Les garçons portaient des vêtements à la mode: le calson patte d'éléphants ou lagoule fizi ou calson balyé lasalle, ou le calson velour et des chemises à fleurs ou des chemises avec des larges cols qu'on appelait col Frédéric François. Ils chaussaient des souliers avec des hauts talons, qu’on appelait souliers l'étage, et gardaient les cheveux longs, la coupe bitoul, inspiré des Beatles, ou des cheveux afro ou des cheveux courts bien peignés en appliquant du Brylcreem. Certains jeunes avaient toujours un peigne dans la poche arrière de leur pantalon pour pouvoir se coiffer à tout moment, mais surtout pour frimer. Quant aux filles, elles appliquaient de la crème Niveau sur le visage et essayaient de changer de look en adoptant une coupe de cheveux à la garsonne et osaient une mini-jupe et des talons hauts. Mais surtout, tout le monde s'aspergeait de parfum avant de sortir, en marchant avec une cadence dans leurs pas, qui n'était pas sans évoquer le déhanchement de John Travolta dans le film La fièvre du samedi soir. Les mamans les regardaient partir et disaient, "Kot to pe allé, tonn met lodkologne koumsa?"
Outre John Travolta, les jeunes s'inspiraient des chanteurs populaires comme Mike Brant, Michel Sardou ou Claude François et avaient des posters de ses idoles placardés sur les murs de leur chambre. Chez nous, mon grand frère monopolisait notre radio cassette et jouait sans arrêt les chansons de Julio Iglesias et d'Engelbert Humperdinck, de même que des chansons indiennes des films de Rajesh Khanna et de Shammi Kapoor. Un jour, en se promenant près du bazar, il entendit une belle chanson qui attira son attention. C’était une chanson indienne dont il ne comprenait pas les paroles mais qu’il trouvait néanmoins mélodieuse. Il approcha du marchand de cassettes et lui dit : « Marsan extra joli sa santé la. Ki vé dirr so bann parol?»

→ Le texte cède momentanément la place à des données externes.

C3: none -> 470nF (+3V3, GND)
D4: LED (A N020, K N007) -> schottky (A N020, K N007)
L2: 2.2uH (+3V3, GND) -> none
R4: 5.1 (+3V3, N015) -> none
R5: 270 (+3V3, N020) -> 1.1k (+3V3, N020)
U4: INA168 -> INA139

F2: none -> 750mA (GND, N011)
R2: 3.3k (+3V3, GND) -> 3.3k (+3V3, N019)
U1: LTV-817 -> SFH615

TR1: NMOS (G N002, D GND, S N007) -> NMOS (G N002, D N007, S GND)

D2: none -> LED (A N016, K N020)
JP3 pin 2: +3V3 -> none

Le marchand le regarda en secouant gravement la tête, puis il dit : « Sa enn gran santé sa, garson. Sa santé la, sé enn zenesss ki kontan enn tifi, tou lé zour li pense li, tou le zour li trouve li passé. Selma li pa pe kapav dirr seki li ressenti. Sa mem lerla li sant sa santé la pou deklar so l’amour. » Mo frère resta ébahi devant le marchand. Lorsque finalement il retrouva l’usage de la parole, il dit : «Marsan, extra sa. Donn mwa sa kasett la… mo pé asté li. »
Les jours qui suivirent furent une torture pour toute la famille. Mon frère joua la chanson en boucle pendant des semaines, du matin jusqu’au soir, sans jamais s’arrêter. À tel point que mon petit frère et moi allâmes voir ma maman pour lui dire : "Ma, dirr li arett met sa santé la. Tou dimounn pou vinn fou dan sa lakaz la."

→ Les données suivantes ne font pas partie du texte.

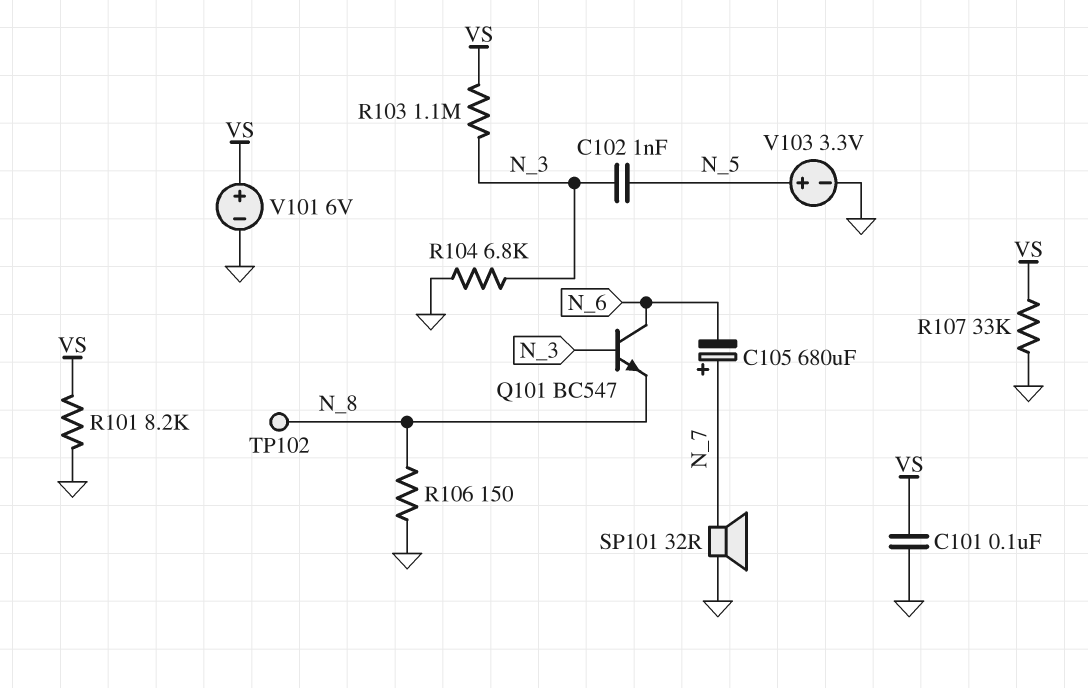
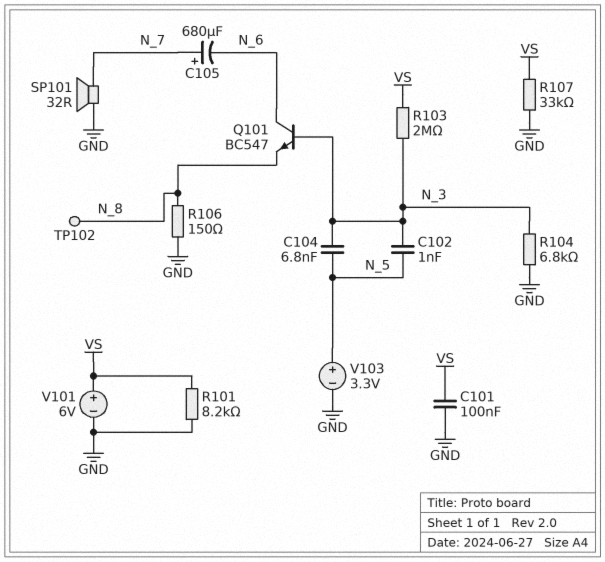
C104: none -> 6.8nF (N_3, N_5)
R103: 1.1M (N_3, VS) -> 2M (N_3, VS)

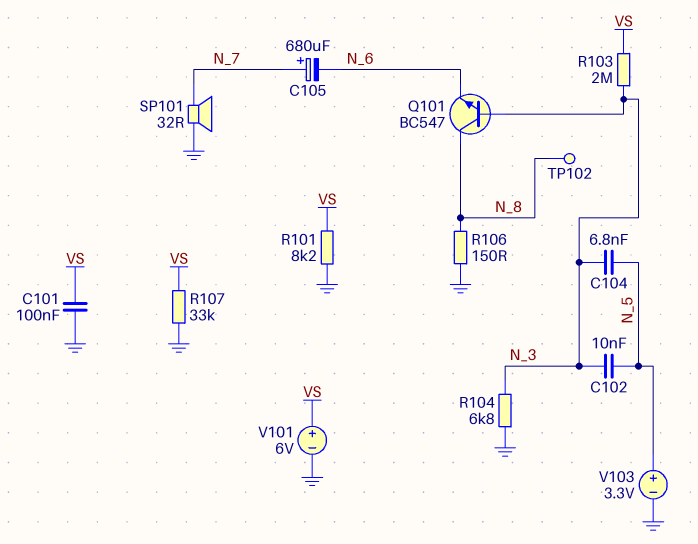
C102: 1nF (N_3, N_5) -> 10nF (N_3, N_5)
Q101: NPN BC547 (B N_3, C N_6, E N_8) -> NPN BC547 (B N_3, C N_8, E N_6)

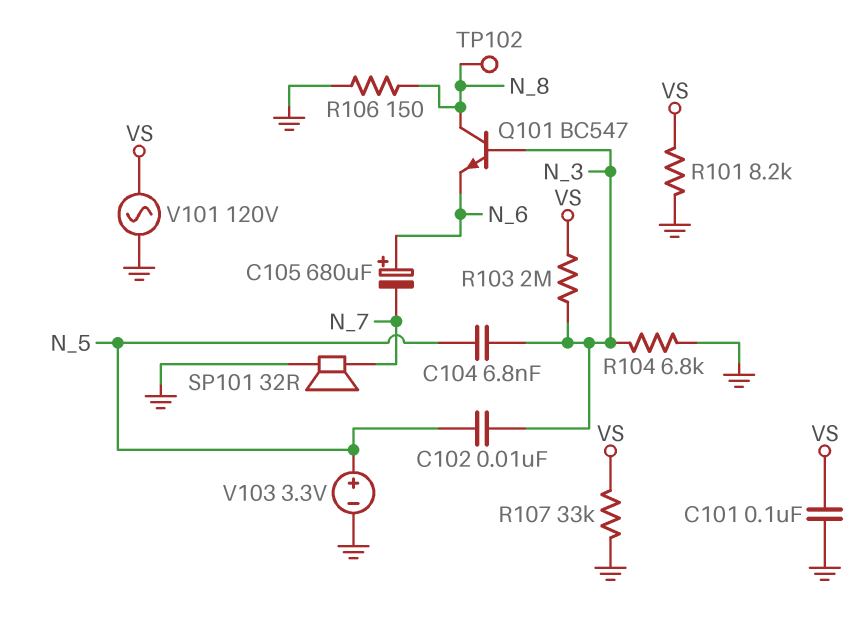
C105: 680uF (plus N_7, minus N_6) -> 680uF (plus N_6, minus N_7)
V101: 6V (plus VS, minus GND) -> AC 120V (GND, VS)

Quelque temps après, mon frère passa à nouveau près du bazar et entendit une autre chanson. Il se précipita vers le marchand de cassettes et lui dit : « Marsan, sann santé ki ou pe zoué la ki li dirr sa ?»

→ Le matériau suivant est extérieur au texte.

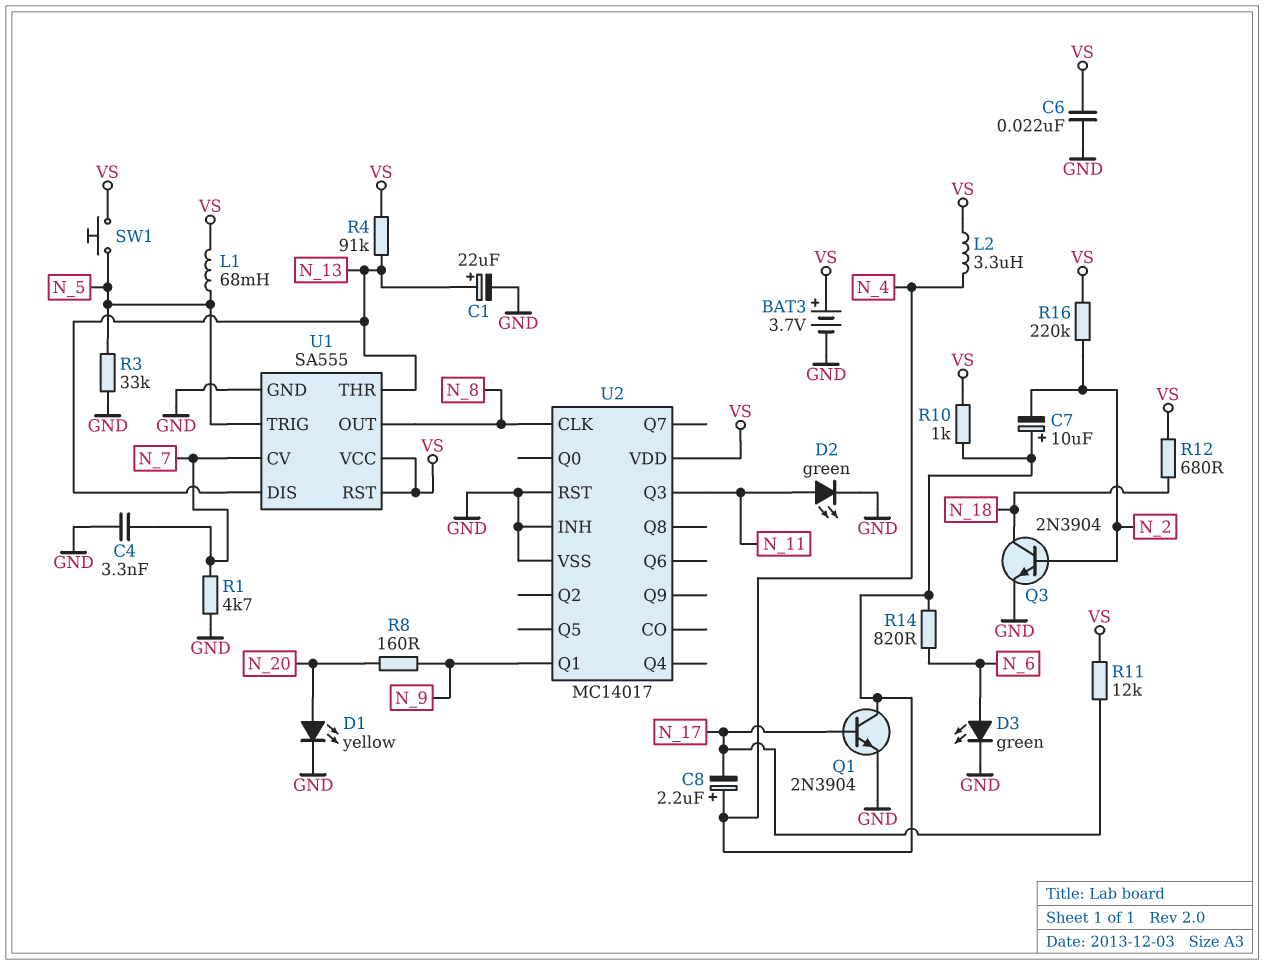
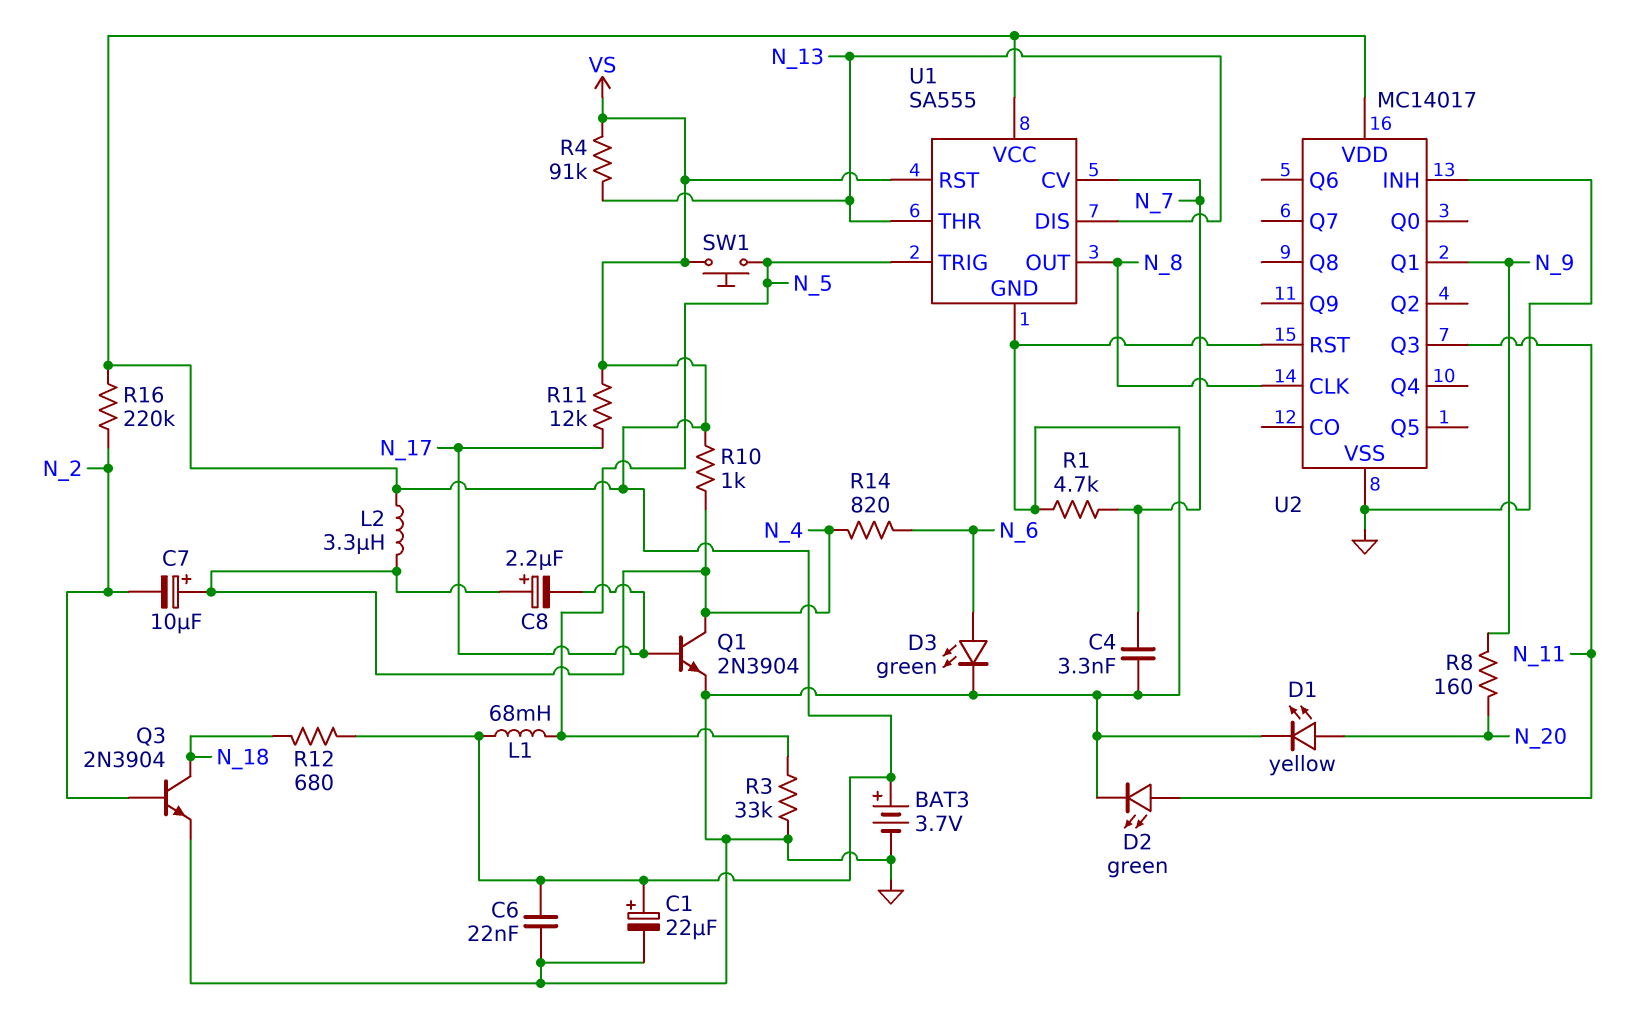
C1: 22uF (plus N_13, minus GND) -> 22uF (plus VS, minus GND)

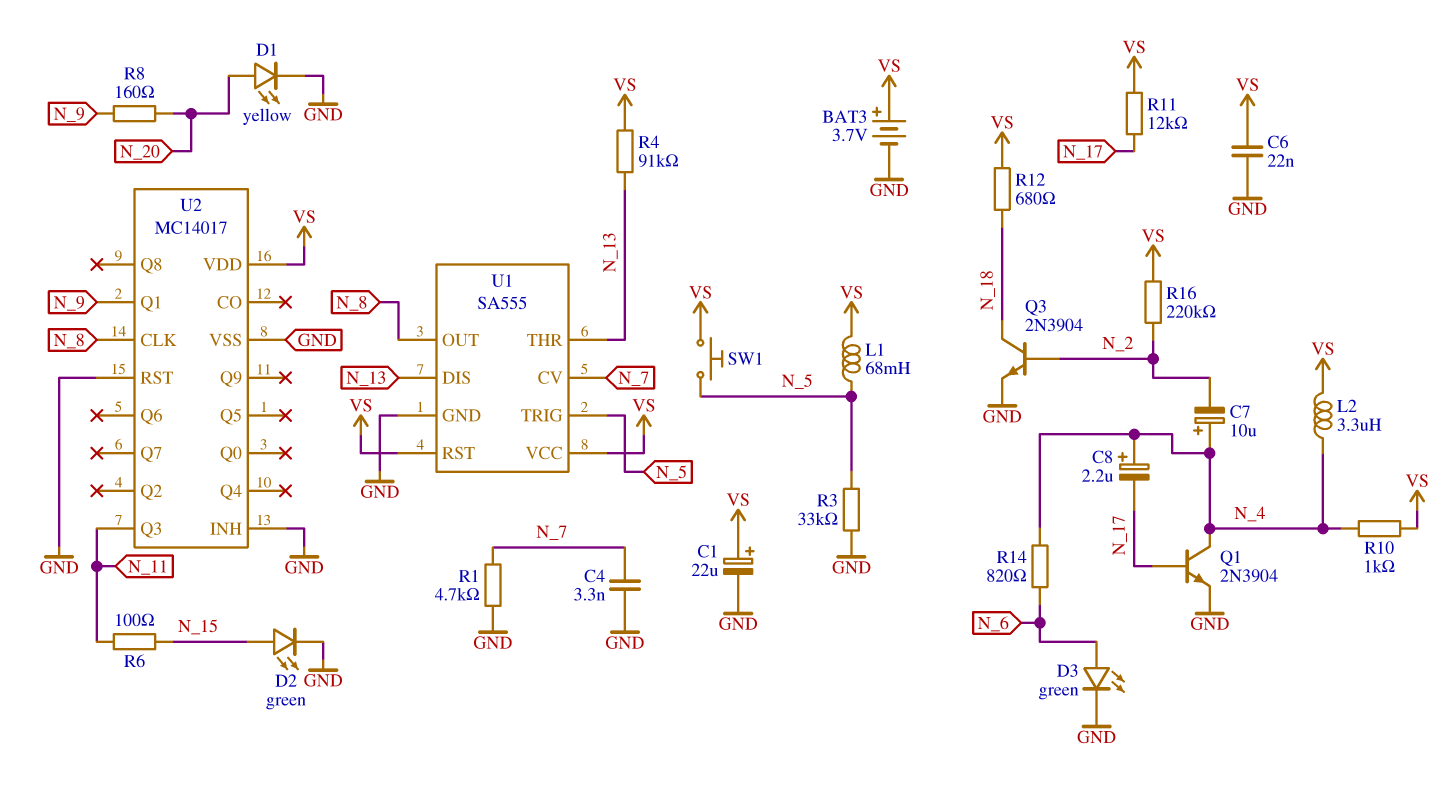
D2: LED green (A N_11, K GND) -> LED green (A N_15, K GND)
R6: none -> 100 (N_11, N_15)

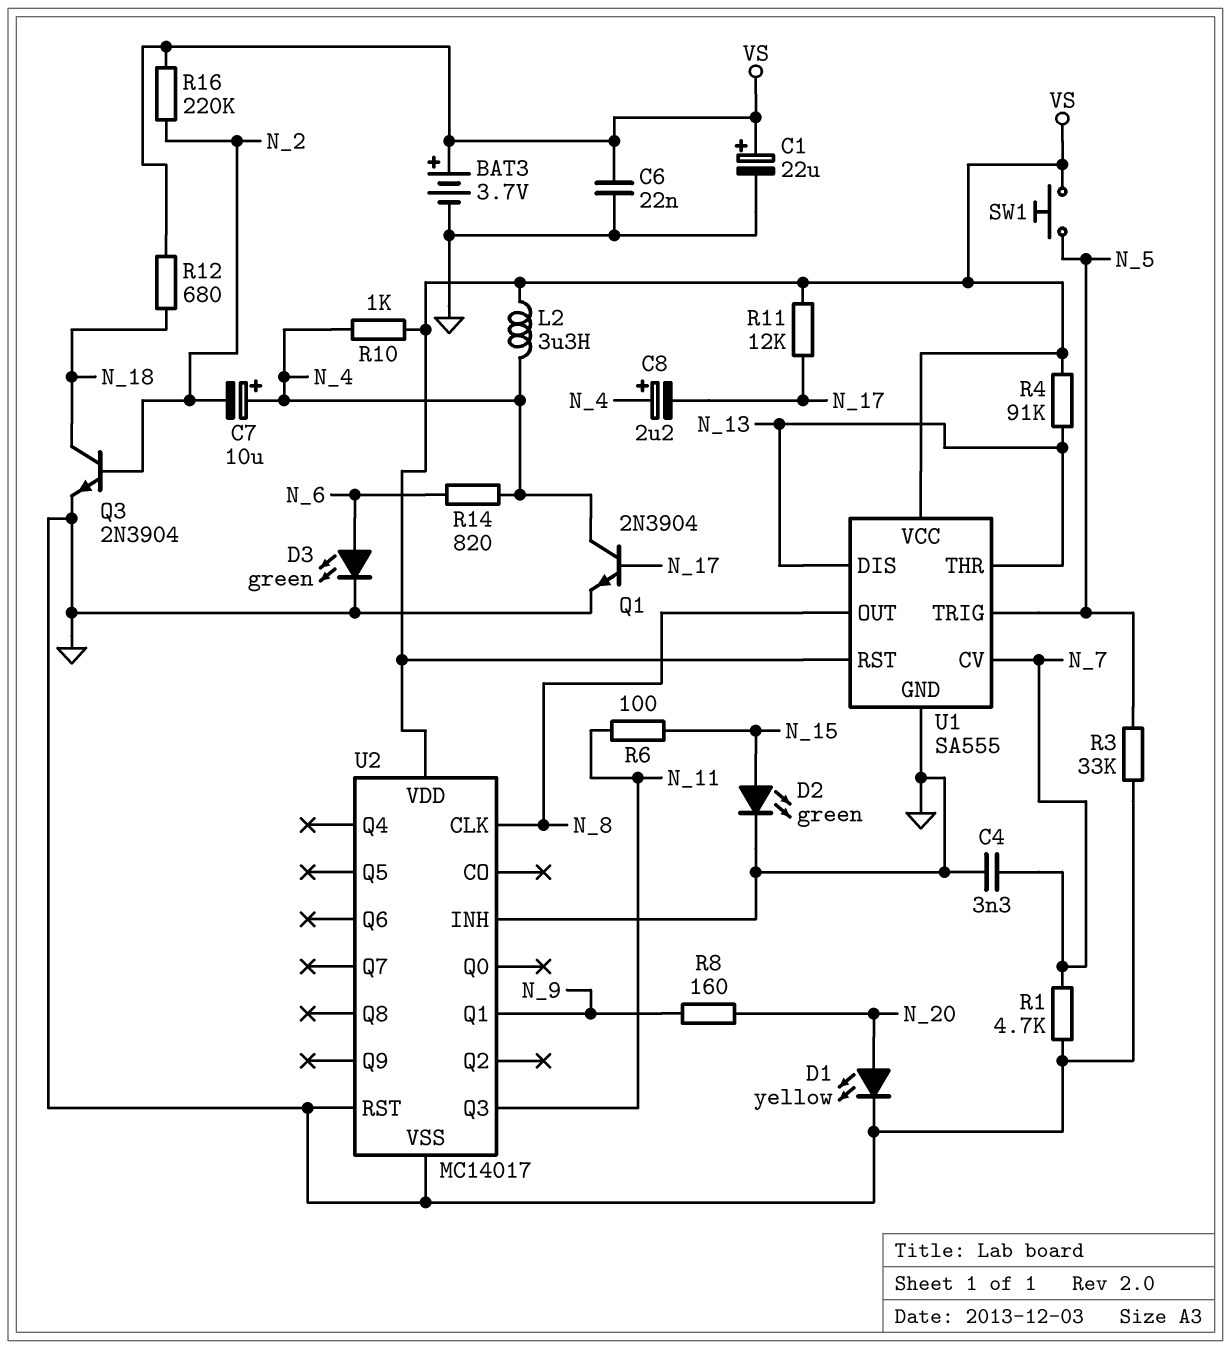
L1: 68mH (N_5, VS) -> none

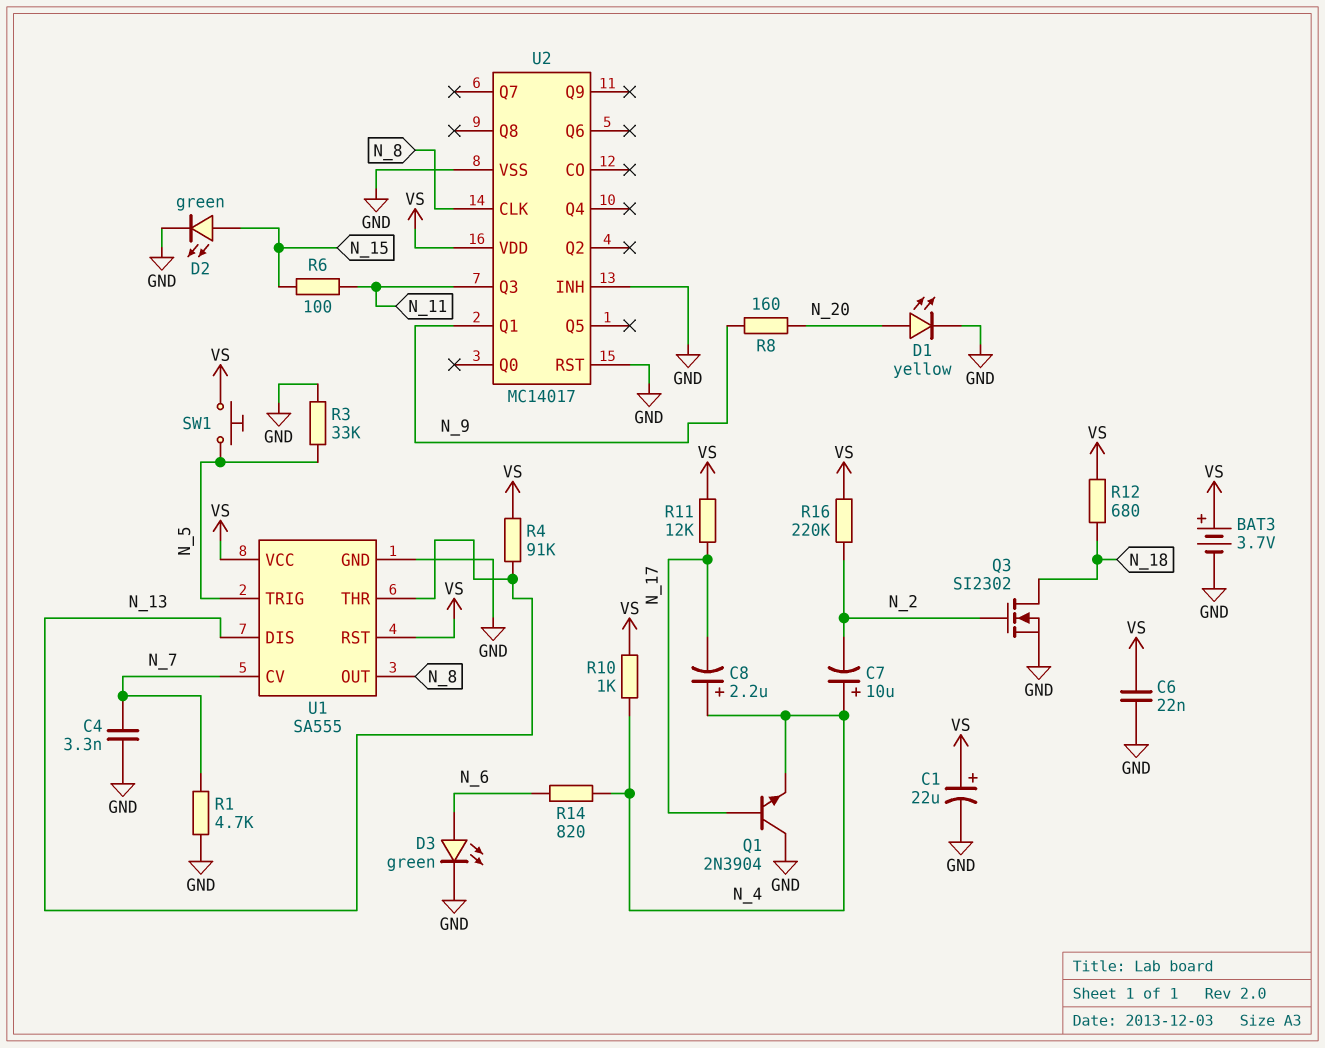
L2: 3.3uH (N_4, VS) -> none
Q1: NPN 2N3904 (B N_17, C N_4, E GND) -> NPN 2N3904 (B N_17, C GND, E N_4)
Q3: NPN 2N3904 (B N_2, C N_18, E GND) -> NMOS SI2302 (G N_2, D N_18, S GND)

Le marsan le regarda en secouant gravement la tête, puis il dit : « Sa enn gran santé sa, garson. Sa santé la, sé enn zeness ki kontan enn tifi, tou lé zour li pense li, tou le zour li trouve li passé. Selma li pa pe kapav dirr seki li ressenti. Sa mem lerla li sant sa santé la pou deklar so l’amour. » Mo frère resta encore une fois ébahi devant le marchand, mais cette fois pas pour les mêmes raisons. «Marsan, ou pé rakont mwa zistwar zis pou mo asté ou kasett ou. » Il tourna le dos et partit sans acheter la cassette.